ハジメが錬成師としての力でベヒモスの足場を操る事で時間を稼ぎ、撤退を終えたクラスメイト達を追ってこちらに走ってきている。そのハジメを援護するための魔法の弾幕がベヒモスに向けて放たれるその時。
何となく香織はクラスメイトの方を見た。
必死な表情の彼らの中で一人だけ笑みを浮かべている者がいた。檜山が醜悪な笑みを浮かべてハジメを見ていた。とてつもなく嫌な予感を感じた香織は魔法が放たれる中ハジメの方に向かって走り出した。
それに真っ先に気づいたのは雫だった。ハジメに向かって行く香織を追ってクラス随一の速さを持つ雫が追いかける。香織と雫が同時にハジメの所にたどり着くその瞬間、軌道を変えた火球がハジメの足元に着弾する。

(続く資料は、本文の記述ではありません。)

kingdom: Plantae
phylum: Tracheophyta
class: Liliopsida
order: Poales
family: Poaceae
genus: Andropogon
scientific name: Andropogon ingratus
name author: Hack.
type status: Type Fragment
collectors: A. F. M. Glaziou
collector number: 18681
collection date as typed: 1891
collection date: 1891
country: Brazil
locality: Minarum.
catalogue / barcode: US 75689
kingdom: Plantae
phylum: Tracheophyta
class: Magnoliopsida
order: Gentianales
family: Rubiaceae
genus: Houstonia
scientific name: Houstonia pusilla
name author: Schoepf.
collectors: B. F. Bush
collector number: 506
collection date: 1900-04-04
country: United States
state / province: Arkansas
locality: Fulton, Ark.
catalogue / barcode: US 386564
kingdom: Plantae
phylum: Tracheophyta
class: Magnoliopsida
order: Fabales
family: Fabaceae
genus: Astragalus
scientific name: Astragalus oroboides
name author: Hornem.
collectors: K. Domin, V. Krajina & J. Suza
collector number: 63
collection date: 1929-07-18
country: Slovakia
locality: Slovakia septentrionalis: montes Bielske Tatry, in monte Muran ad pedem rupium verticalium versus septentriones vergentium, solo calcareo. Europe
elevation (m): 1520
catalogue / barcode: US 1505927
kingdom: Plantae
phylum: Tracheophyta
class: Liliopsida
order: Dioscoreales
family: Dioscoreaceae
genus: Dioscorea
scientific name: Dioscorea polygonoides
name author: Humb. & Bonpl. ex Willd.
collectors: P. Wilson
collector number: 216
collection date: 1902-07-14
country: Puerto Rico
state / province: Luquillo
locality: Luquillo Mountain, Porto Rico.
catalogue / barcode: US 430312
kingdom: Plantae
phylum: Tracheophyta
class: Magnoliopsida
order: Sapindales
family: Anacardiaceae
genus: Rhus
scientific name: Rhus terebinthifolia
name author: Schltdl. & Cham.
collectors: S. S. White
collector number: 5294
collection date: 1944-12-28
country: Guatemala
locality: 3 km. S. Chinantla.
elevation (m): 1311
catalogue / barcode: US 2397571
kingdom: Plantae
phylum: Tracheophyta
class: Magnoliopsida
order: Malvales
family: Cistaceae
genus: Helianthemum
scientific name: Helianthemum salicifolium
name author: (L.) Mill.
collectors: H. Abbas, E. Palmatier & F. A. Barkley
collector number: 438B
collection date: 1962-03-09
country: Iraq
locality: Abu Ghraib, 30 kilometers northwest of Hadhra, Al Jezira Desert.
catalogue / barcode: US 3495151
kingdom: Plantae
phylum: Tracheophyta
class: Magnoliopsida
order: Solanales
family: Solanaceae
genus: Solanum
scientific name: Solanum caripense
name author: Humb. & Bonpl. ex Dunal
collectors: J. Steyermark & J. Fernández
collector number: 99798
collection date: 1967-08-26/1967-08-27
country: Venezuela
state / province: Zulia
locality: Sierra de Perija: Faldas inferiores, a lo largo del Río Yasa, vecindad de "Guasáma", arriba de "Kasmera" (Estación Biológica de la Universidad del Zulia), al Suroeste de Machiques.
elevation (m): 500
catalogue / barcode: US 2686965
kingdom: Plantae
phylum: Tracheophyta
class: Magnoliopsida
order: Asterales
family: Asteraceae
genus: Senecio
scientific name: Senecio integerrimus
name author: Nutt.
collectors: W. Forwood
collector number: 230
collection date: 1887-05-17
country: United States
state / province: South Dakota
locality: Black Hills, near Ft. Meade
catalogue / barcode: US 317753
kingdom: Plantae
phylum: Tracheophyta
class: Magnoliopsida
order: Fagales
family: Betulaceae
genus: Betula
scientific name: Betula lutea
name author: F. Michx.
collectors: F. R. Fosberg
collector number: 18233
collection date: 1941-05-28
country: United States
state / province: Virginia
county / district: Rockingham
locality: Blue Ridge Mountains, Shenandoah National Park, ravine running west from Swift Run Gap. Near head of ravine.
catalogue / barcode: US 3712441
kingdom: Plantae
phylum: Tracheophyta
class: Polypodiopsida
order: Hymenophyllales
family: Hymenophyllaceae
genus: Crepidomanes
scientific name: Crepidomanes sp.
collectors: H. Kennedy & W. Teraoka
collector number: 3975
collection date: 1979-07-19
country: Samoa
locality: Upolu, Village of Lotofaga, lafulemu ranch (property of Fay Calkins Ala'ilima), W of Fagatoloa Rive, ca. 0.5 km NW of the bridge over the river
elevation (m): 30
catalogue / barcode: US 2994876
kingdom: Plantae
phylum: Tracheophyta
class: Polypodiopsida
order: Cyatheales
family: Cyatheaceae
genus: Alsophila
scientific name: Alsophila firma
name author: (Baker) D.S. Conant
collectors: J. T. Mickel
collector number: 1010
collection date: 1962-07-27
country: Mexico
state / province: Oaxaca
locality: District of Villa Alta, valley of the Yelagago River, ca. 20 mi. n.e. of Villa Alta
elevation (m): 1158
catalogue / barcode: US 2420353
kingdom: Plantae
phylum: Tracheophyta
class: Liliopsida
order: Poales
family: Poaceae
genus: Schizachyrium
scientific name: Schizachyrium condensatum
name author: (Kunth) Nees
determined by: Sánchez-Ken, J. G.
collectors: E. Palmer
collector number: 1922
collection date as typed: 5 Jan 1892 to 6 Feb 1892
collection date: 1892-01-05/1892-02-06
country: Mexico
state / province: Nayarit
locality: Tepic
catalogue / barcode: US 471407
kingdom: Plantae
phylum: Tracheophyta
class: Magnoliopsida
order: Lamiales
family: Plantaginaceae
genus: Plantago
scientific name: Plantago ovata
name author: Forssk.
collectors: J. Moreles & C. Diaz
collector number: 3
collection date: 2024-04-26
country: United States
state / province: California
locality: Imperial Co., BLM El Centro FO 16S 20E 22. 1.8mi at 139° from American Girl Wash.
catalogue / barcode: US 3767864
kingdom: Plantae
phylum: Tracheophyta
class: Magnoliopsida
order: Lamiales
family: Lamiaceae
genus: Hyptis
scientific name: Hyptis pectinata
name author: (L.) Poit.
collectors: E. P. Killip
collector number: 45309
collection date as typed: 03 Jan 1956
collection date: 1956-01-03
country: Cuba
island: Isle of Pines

その衝撃で崩れかけていた足場が壊れ、ベヒモスと共にハジメが落ちようとしていく。
「南雲くん!」
そのハジメの手を香織が掴んだ。落ちるのを防いだ衝撃で香織のいる場所にも亀裂が広がり崩れていく。
「香織、手を!」
「雫ちゃん!」
二人に追いついた雫が崩れきらなかった場所から香織に手を伸ばす。香織も残った手を伸ばしそれを掴む。宙に投げだされかけた二人を雫が支える。自分のステータスならばこのまま二人を引き上げられる。それだけを意識していた雫は気づけなかった。
2発目の火球が雫の立っていた足場を砕く。ハジメばかりを見て香織に気づかなかった檜山が、ダメ押しのために放ってしまった物だ。香織に気づいた時にはもう軌道を変えることはできなかった。
足場が完全に砕かれ手を繋いだ三人は奈落の底へ落ちていく。
ハジメも香織も雫も、それを見ていたすべての者も全員が呆然としていた。
ハジメがベヒモスを足止めしていた所までは原典と同じ。違うのは些細なきっかけで奈落に落ちるのが三人になったという事。
その後奈落で心を折られた三人は歪みつつも強固な絆を紡ぎ生還する。
そして自分達の道を阻む者に彼らは容赦しない。
自分達を引き裂くものに慈悲はない。
愛し合う三人は世界を渡り、この世界の真実を知り、やがて世界最強になり神殺しとなる。
「俺から香織と雫を奪うなら殺す、たとえ神だろうと殺す!」
「ハジメくんと雫ちゃんの敵は私の敵、敵は殺す!」
「ハジメと香織は私の特別な人、仇なす者は斬る、斬り殺す!」
この物語は奈落に落ちた三人が世界最強になり、元凶たる神を殺す物語である。